The most recent example is the Dutch DPG Media et al v. HowardsHome case, decided by the Amsterdam District Court on 30 October 2024. In this case, the text and data mining exception was successfully invoked. While the ruling offers only minimal guidance, it provides important insight into how the exception should function in practice, especially considering the limited available guidance on how to implement and exercise an opt-out mechanism in accordance with Article 4 of the DSM Directive.
Regarding the criterion of lawful access, the Court assumed that the defendant had only used publicly available information and, as such, had lawful access to the material. In terms of the opt-out mechanism, the Court ruled that the plaintiffs had not expressly and in an appropriate manner reserved the right to deny text and data mining on their websites. The reservation only focused on big AI bots, meaning that the bot used by the defendant was not covered by the plaintiffs’ reservation, and thus the opt-out was deemed ineffective.
The judgment suggests that, for an opt-out under the text and data mining exception to be effective, the parties it targets must be explicitly identified. Implied reservations are not sufficient, and a clear and expressly made reservation is required.
Another recent case is the German Kneschke v. LAION case, decided by the Hamburg District Court. In this case, the Court applied the text and data mining exception for scientific research purposes. The comparison of the image content with a pre-existing image description fell within the legal definition of text and data mining, as it involved the automated extraction of information. The Court found that the defendant, a non-profit organisation, had created and published the dataset for non-commercial purposes, which fell within the scope of the exception.
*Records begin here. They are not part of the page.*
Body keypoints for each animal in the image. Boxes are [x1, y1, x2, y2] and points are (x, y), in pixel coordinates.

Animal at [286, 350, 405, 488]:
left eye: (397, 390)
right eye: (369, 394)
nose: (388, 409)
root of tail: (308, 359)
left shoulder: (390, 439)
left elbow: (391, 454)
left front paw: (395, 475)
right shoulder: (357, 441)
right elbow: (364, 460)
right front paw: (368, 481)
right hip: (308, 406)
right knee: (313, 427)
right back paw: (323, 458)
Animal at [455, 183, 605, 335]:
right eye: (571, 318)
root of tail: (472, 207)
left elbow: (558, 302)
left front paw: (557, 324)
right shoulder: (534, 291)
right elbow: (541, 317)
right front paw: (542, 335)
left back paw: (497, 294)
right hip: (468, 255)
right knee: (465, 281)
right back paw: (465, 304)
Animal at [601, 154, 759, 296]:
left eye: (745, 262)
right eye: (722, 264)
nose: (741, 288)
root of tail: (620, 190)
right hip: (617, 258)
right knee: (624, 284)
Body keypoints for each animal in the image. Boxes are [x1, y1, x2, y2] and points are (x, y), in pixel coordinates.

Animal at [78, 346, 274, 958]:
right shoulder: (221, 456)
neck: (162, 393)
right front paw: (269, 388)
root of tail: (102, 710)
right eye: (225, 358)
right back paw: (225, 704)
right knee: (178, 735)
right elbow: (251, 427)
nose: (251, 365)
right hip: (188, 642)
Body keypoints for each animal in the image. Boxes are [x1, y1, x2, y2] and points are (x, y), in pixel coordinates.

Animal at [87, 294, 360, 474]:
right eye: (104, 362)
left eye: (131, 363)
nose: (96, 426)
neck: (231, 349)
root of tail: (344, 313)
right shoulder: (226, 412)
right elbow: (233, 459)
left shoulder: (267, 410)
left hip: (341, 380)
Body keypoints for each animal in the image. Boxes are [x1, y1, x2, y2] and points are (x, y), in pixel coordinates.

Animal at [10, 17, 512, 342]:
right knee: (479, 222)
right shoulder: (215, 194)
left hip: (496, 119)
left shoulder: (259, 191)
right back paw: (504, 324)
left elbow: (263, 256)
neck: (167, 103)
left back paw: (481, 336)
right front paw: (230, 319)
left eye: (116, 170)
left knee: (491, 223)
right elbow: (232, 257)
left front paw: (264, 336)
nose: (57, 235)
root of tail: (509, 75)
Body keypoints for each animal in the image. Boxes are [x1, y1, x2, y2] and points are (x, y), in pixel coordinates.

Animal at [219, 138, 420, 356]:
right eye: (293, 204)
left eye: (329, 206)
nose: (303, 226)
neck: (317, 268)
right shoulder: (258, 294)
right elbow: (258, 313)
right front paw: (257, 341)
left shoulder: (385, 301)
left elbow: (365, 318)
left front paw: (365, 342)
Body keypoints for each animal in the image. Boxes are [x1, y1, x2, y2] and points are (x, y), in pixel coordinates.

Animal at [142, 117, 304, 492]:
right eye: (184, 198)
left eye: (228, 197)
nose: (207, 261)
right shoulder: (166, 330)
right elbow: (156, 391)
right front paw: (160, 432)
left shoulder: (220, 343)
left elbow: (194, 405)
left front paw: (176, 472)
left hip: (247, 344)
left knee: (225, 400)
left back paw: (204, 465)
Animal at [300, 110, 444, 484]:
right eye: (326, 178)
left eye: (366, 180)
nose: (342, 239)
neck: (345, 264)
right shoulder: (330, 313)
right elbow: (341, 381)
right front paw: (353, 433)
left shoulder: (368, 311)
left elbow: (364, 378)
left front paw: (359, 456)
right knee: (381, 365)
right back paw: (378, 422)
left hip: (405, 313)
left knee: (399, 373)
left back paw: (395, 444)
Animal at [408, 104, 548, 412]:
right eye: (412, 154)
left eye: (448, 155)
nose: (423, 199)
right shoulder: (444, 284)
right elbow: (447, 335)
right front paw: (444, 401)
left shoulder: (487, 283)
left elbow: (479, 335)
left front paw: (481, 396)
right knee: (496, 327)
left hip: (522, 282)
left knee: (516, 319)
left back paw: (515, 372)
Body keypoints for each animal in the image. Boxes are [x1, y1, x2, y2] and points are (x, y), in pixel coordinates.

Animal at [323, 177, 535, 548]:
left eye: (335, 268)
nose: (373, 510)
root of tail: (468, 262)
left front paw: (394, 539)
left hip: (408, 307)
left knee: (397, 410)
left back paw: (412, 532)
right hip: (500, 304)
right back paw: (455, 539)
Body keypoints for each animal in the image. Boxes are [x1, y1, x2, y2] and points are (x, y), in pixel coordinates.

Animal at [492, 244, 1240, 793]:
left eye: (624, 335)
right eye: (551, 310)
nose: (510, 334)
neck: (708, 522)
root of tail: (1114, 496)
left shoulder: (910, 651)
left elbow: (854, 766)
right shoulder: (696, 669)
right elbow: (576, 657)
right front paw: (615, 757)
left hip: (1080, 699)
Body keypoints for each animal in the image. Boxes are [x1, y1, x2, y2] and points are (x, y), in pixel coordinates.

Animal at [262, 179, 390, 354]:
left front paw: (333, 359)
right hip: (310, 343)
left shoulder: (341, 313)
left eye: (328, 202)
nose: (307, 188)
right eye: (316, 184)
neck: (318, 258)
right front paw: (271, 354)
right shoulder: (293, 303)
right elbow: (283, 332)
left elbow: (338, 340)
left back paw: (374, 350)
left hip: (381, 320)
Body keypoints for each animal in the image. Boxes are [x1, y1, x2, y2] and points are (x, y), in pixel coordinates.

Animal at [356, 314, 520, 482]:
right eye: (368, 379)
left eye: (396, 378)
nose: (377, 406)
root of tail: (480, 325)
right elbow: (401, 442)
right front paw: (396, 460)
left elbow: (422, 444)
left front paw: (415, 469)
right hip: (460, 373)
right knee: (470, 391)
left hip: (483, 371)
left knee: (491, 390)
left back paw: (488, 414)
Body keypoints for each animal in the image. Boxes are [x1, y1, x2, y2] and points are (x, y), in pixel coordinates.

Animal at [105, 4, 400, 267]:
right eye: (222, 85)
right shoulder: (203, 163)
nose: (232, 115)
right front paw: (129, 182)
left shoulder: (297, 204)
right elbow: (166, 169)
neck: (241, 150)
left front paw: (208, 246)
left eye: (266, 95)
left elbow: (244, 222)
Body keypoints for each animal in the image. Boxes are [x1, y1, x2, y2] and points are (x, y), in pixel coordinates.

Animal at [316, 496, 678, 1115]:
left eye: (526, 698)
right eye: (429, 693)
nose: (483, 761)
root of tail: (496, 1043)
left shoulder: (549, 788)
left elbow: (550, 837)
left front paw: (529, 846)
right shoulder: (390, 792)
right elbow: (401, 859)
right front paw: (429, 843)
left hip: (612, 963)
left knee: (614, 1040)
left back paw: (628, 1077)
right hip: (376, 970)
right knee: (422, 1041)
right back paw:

As the text and data mining exception for scientific purposes does not include an opt-out mechanism for rightholders, the validity of any rights reservation made by the claimant was not crucial to the outcome of the case.
However, in an obiter dictum, the Court suggested that a rights reservation expressed in natural language could still be considered “machine-readable”, given that technologies capable of detecting opt-outs in natural language had been available since 2021. For material made accessible online, a reservation of rights would only be effective if it is made in a "machine-readable" form. In this case, the photo agency’s website, from which the photo reproduced by the defendant was downloaded, included a reservation in natural language. The Court stated that the term “machine-readable” should be assessed in light of the technology available at the time the copyrighted work was reproduced. The Court further suggested that, as of its decision, a natural language reservation may be regarded as machine-readable.
It is important to note that the HowardsHome and LAION cases were decided by first-instance national courts in Germany and the Netherlands. It may well be that their potential implications are restricted to said countries. The scope of Article 4 of the DSM Directive remains to be clarified by higher courts across the EU, including Finland. As such, it is still uncertain how broadly the text and data mining exception will be interpreted in the future.